> [Job item]:
Nothing is needed except the lines below that run from the one with "vfov_deg: 53.1" through the one with "f_number: 1.9", repeated exactly.

*** Opening of Records provided ***

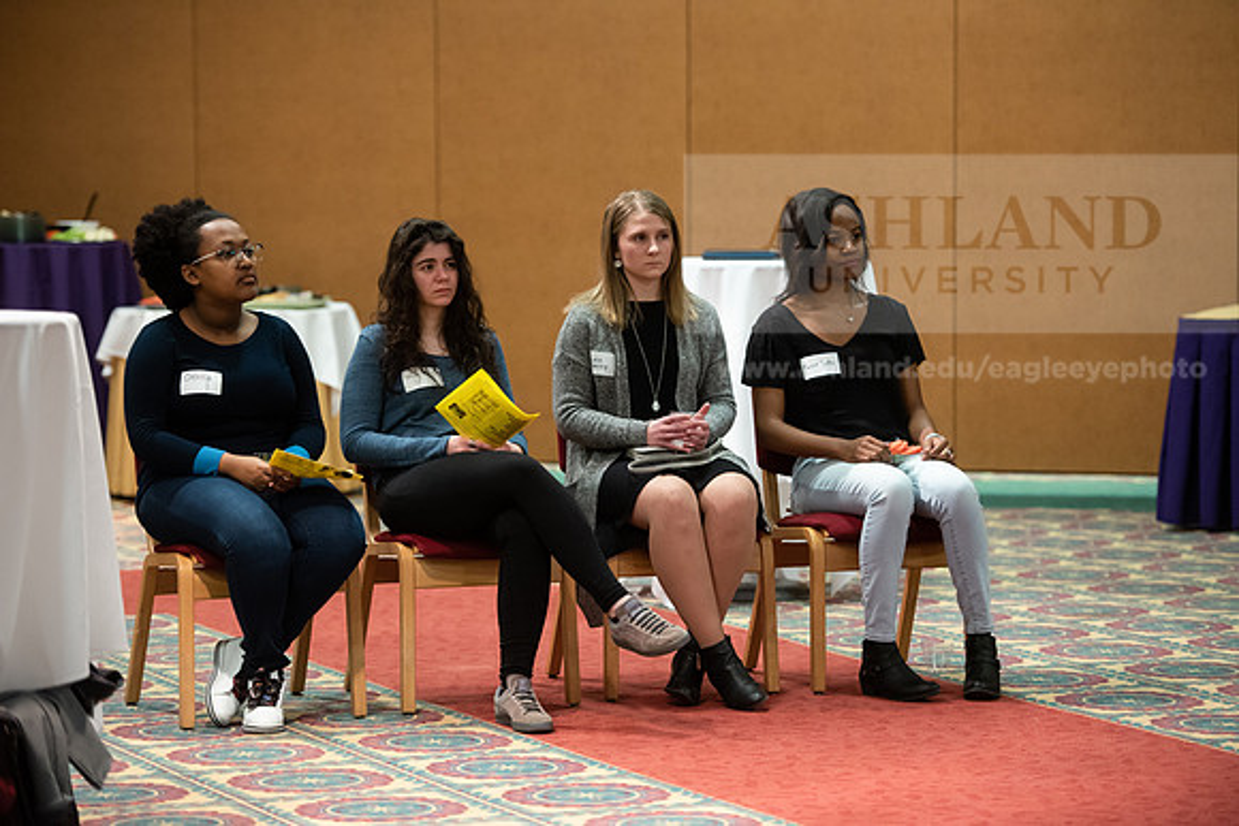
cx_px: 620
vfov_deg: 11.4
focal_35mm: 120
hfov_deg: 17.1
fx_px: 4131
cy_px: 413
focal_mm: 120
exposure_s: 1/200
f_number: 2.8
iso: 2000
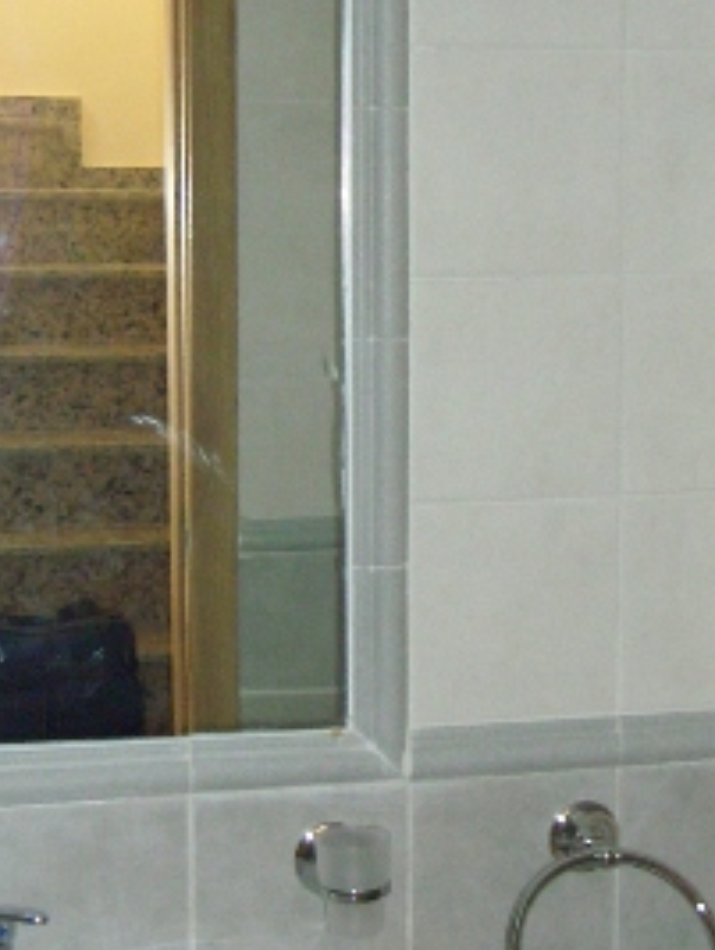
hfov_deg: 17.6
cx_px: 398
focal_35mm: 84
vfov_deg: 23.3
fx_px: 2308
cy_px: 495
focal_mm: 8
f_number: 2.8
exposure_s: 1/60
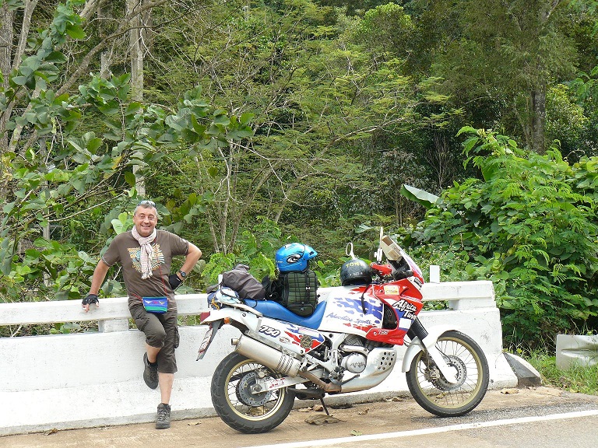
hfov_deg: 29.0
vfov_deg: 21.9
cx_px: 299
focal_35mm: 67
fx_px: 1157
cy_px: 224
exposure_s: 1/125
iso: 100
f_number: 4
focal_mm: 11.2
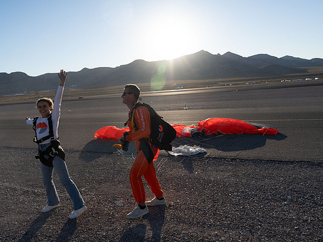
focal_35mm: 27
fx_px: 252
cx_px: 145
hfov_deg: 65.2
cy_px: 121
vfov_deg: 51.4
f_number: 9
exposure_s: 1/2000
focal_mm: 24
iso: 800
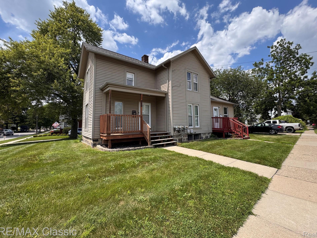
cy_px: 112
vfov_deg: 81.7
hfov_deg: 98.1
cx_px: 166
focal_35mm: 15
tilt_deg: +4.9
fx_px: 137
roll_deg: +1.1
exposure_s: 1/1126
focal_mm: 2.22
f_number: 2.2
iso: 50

*** Close of Records provided ***
*** Opening of Records provided ***

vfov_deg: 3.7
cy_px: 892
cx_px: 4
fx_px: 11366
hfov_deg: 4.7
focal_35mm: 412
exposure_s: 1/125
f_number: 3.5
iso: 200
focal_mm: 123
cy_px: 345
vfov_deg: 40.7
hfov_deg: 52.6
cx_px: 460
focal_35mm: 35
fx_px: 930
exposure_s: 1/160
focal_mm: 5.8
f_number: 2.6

*** Close of Records provided ***
*** Opening of Records provided ***

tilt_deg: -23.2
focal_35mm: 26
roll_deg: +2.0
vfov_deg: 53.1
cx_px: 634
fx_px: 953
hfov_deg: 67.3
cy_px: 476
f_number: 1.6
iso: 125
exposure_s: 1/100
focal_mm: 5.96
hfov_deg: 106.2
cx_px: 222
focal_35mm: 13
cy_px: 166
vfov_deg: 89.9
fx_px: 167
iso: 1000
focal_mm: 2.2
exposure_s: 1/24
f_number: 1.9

*** Close of Records provided ***

> [Output]:
vfov_deg: 53.1
cx_px: 634
fx_px: 953
hfov_deg: 67.3
cy_px: 476
f_number: 1.6
iso: 125
exposure_s: 1/100
focal_mm: 5.96
hfov_deg: 106.2
cx_px: 222
focal_35mm: 13
cy_px: 166
vfov_deg: 89.9
fx_px: 167
iso: 1000
focal_mm: 2.2
exposure_s: 1/24
f_number: 1.9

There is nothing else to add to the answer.